Footage of Mike Pence from January 6 was shown on the second day of the hearings. The veep was hiding in some cavernous space which turned out to be only 40 feet away from the insurrectionists. It was said that a big black car had been sent by the secret service to take him to safety, but Pence knew his Godfather movies and refused to get in.

Meanwhile Trump was in the private residence inside the White House doing what he usually did in there: watching TV. But this time what he was watching was an insurrection fomented by him. The footage brought it all back: January 6 felt like a TV action movie. You sat there and waited for the next moment, and you wondered how it would end, and you asked yourself if either Trump was nuts or maybe America was, too, for allowing this guy to occupy the Oval Office in the first damn place.

The Watergate hearings five decades ago had a sense of deep evil. If you were young then, that was exactly the way that you had perceived Richard Nixon all along so, in a way, no biggie.

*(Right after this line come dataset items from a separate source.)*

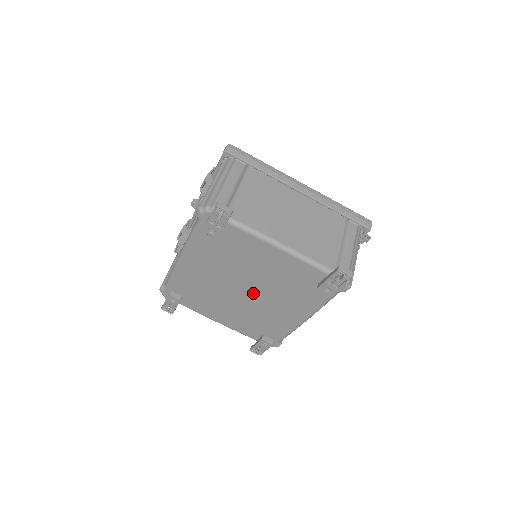
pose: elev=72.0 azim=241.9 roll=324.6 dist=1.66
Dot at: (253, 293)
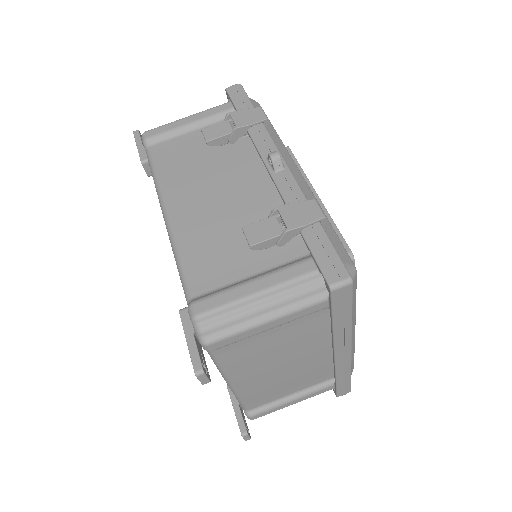
Dot at: occluded
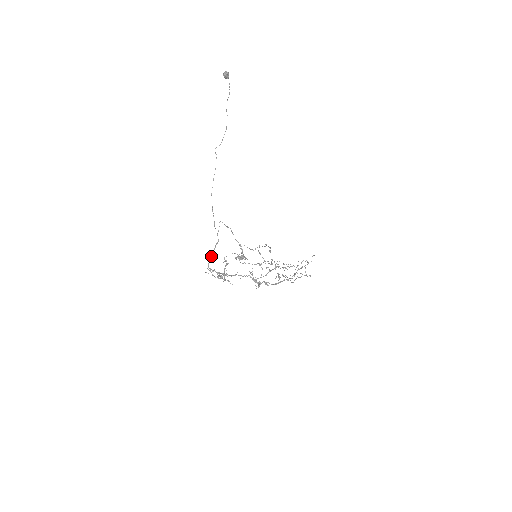
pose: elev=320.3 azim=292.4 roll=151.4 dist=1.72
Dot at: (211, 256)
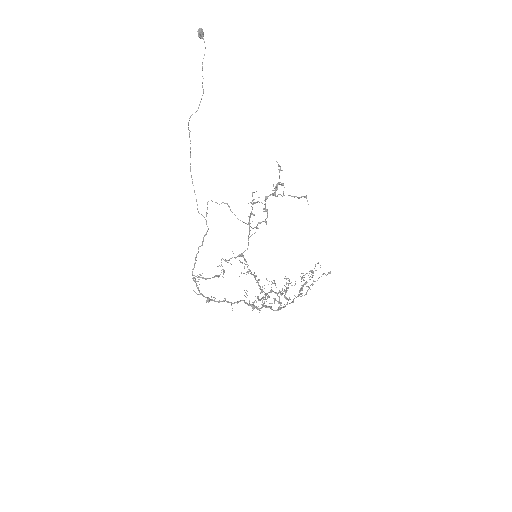
Dot at: (195, 259)
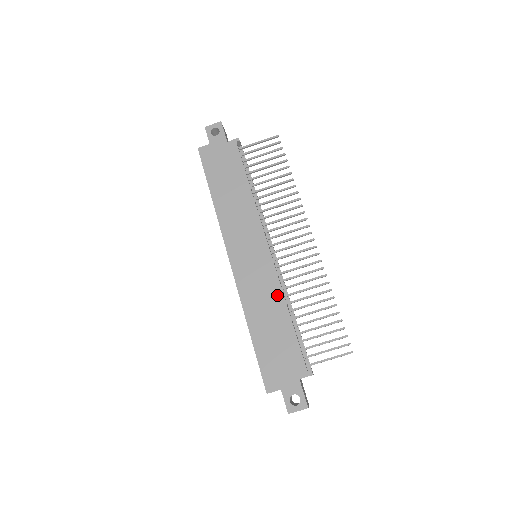
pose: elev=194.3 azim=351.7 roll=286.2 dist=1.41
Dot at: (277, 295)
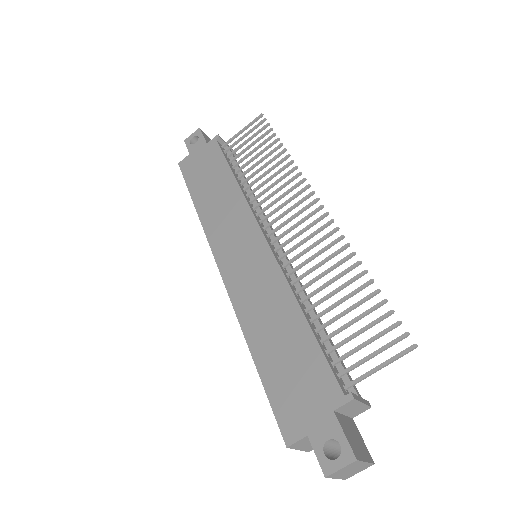
Dot at: (282, 292)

The paranoid-soaked conspiracy thriller Three Days of the Condor, produced two years later, perfectly caught what we all felt: Look over your shoulder. Look up the street.

John Dean, Nixon’s special counsel, was a young, sober-voiced man who had had enough of the evil and blew the whistle. Barry Goldwater and other Republicans went to Nixon and told him that if he did not resign, he would be impeached. Nixon gave a rambling, farewell speech full of talk about his late mother before a helicopter whisked him off the White House lawn and into oblivion. But Nixon had been a lawyer, he understood what he was doing all along.

Donald Trump sold bottled water under his own name and would have sold fresh air if any had ever lasted long around him. So loathed is he by large swathes of the population, that even those on the left who are calling for Joe Biden to step down because of his age now say Joe should step up again if Don The Con declares that he is running for president again.

They think Biden will beat him again, reclaiming some Hispanic / LatinX voters who are currently being put off by progressive Dems, because to this demographic “progressive” means “socialist”. And for the older ones, socialism is what they and their parents fled in Nicaragua and Cuba.

But will Trump get to November 2024 when the big question out of these hearings is: How’s he not in jail?

The attorney general, Merrick Garland, often accused of being more of the slow and deliberate judge that he once was instead of the prosecutor that he now is, has assured America that he is watching the proceedings.

On his new platform Truth Social, Trump has demanded equal time to refute all innuendos and accusations. His advisors have told him to shut up and sit down. But Don The Con is incapable of doing that.

Any case against him, any hope of prosecution and conviction lie with the issue of criminal intent. Did Trump truly believe that the election had been stolen from him, and was honestly setting out to stop what he thought was fraud?

Or did he know all along that what he was saying was false? That would show criminal intent, and so might the concept of “willful blindness” – that he was ignoring the vast probability that the election was legitimate just because it did not suit him to do so.

There is plenty of evidence of people telling Trump that his claims had no basis. But the conviction bar is so high –that the justice department may not try to prosecute him for seditious conspiracy in the end.

A group of psychiatrists and psychologists called Duty To Warn said during the 2016 campaign that Trump was what they called a “malignant narcissist”. In other words: a very dangerous guy indeed. The January 6 hearings demonstrate that and more.